Siyah saçlı ve üzeri kısmen temiz olan çocuk eğildi ve diğerlerine bağırdı "Millet, adamımız burada!"

Diğer ikisi de eğilip bana baktılar, gözlerimden yaşlar süzülüyordu.

Koltuğu kaldırdılar ve yukarıdan bana baktılar. Korkum iyice artmıştı. Tanrım, yardım et..

Ayağa kalktım ve korktuğumu pek belli etmemek için "Ne istiyorsunuz ucubeler ?" dedim.
Dışarıdan bir kahkaha sesi duyuldu. Gelen kişi sabah gördüğüm medyum tipli kadındı.
Çifte lanet olsun!

Dengemi kaybedip yere düştüm, hepsi hizama eğildiler ve bir anda "Neden ?" diye bağırmaya başladılar.
Neler oluyor ?

Medyum tipli kadın konuşmaya başladı.

Elena Portlan, beni neden ihbar ettin ? "

Sarışın kız gözlerimin içine bakıp " Neden Wayne'i ayarttın ? "

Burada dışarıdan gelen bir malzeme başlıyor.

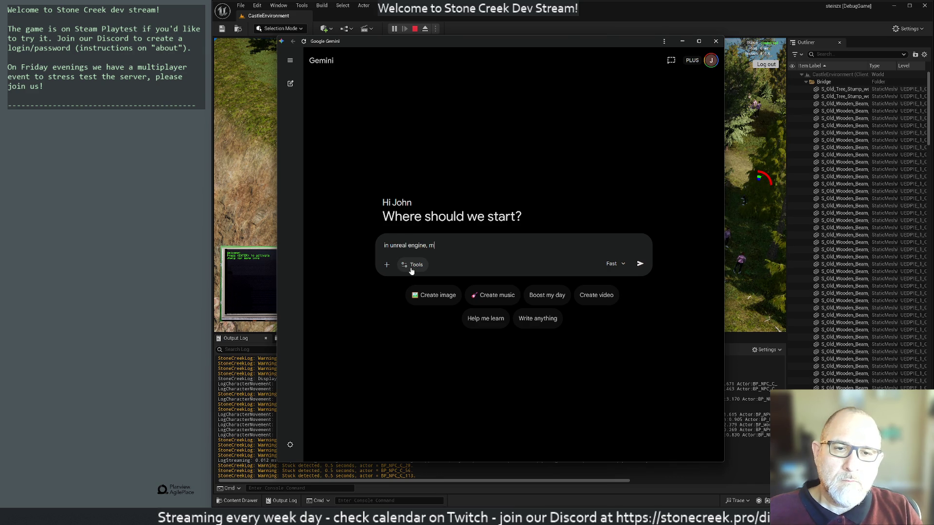
pyautogui.write('y NPC is t')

Esmer ve kalbinde kurşun izi olan kız " Neden polis baskınında beni sattın ? " dedi.
Denilenlerden hiçbir şey anlamıyordum, bunlar da kimdi ?

Esmer çocuk bana bir tokat atıp " Kız arkadaşıma evlenme teklifi edecektim o gece, beni neden ezdin ? "diye bağırdı.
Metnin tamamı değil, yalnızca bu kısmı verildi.